The world’s supply of rare earths is currently dominated by China. The country is home to roughly 40% of the world’s rare earth deposits but, more crucially, it has developed the most advanced facilities for processing the ores into useful metals.

“I think the Chinese have given us a case study in developing rare earths. They did not let a thousand flowers grow [to compete with them],” Lynas CEO Amanda Lacaze said during the Fortune Global Forum in 2019.

Although rare earths aren’t really rare—their ores are about as common as copper and lead—processing them into metals is a costly and polluting endeavor, which is why few countries objected when China decided to take on the job and expanded rare earth production to surpass the U.S. in the 1980s.

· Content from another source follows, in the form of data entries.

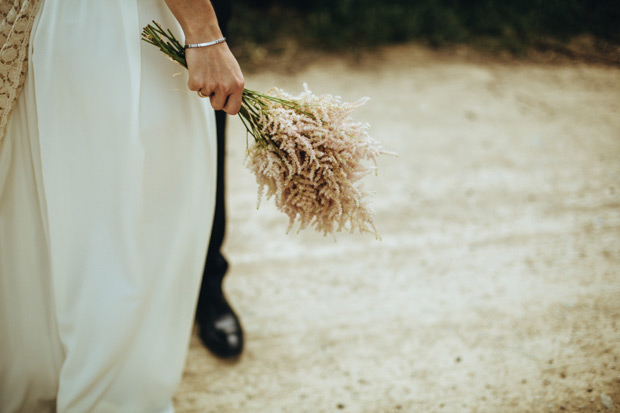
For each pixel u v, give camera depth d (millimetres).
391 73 3943
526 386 1821
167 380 1519
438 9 4535
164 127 1319
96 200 1323
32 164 1340
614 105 3688
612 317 2107
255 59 3938
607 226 2607
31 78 1254
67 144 1276
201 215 1449
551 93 3812
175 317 1503
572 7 4641
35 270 1422
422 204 2717
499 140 3256
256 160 1326
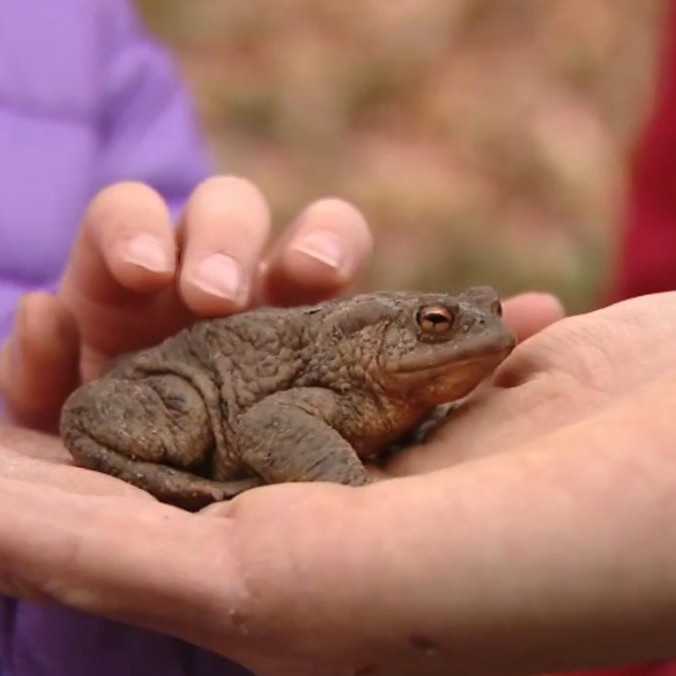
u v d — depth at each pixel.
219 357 0.45
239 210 0.47
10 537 0.39
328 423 0.45
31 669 0.44
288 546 0.38
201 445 0.45
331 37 1.26
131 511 0.39
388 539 0.38
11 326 0.55
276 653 0.38
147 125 0.61
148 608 0.38
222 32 1.26
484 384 0.45
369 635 0.38
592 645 0.38
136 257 0.46
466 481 0.38
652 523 0.38
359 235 0.48
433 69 1.24
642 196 0.59
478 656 0.38
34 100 0.59
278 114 1.20
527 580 0.38
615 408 0.40
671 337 0.43
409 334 0.44
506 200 1.18
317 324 0.45
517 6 1.29
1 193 0.57
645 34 1.25
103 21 0.62
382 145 1.21
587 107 1.25
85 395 0.45
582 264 1.11
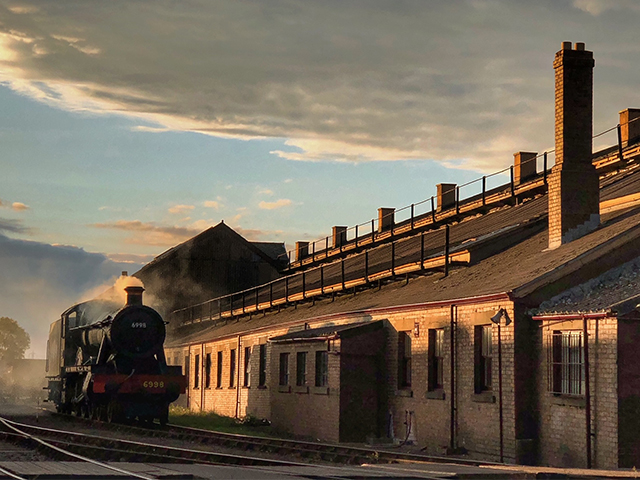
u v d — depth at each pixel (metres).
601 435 17.41
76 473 12.19
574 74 23.58
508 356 19.97
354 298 31.80
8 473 12.09
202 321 52.81
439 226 41.66
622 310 17.16
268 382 34.00
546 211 27.95
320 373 27.67
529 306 19.89
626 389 17.02
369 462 17.39
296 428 28.80
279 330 33.66
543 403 19.44
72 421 30.00
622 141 31.89
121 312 28.23
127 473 12.33
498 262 24.64
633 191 24.02
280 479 12.21
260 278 58.03
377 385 25.84
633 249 20.20
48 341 39.72
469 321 21.61
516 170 36.44
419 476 12.87
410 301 24.59
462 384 21.81
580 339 18.42
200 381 44.59
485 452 20.67
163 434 23.97
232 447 20.84
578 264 19.92
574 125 23.42
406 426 24.39
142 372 28.42
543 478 13.57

The U.S. currently has only one operating rare earth mine, at Mountain Pass in California. The mine’s previous owner, Molycorp, declared bankruptcy in 2014 after cheaper Chinese mines, plus a lack of demand from U.S. manufacturing, made the mine uncompetitive. MP Materials—a consortium that includes a Chinese shareholder—bought the mine in 2017 and reopened it the next year.

China has twice threatened to use its dominance in rare earths as a weapon against political rivals: once in 2010, when China clashed with Japan over ownership of islands in the East China Sea, and again in 2019, as negotiations on the U.S.-China trade war fell apart.

In response to the strategic threat posed by China’s stranglehold on the rare earth industry, U.S. lawmakers introduced multiple bills in 2019 and 2020 to bolster American production of the metals.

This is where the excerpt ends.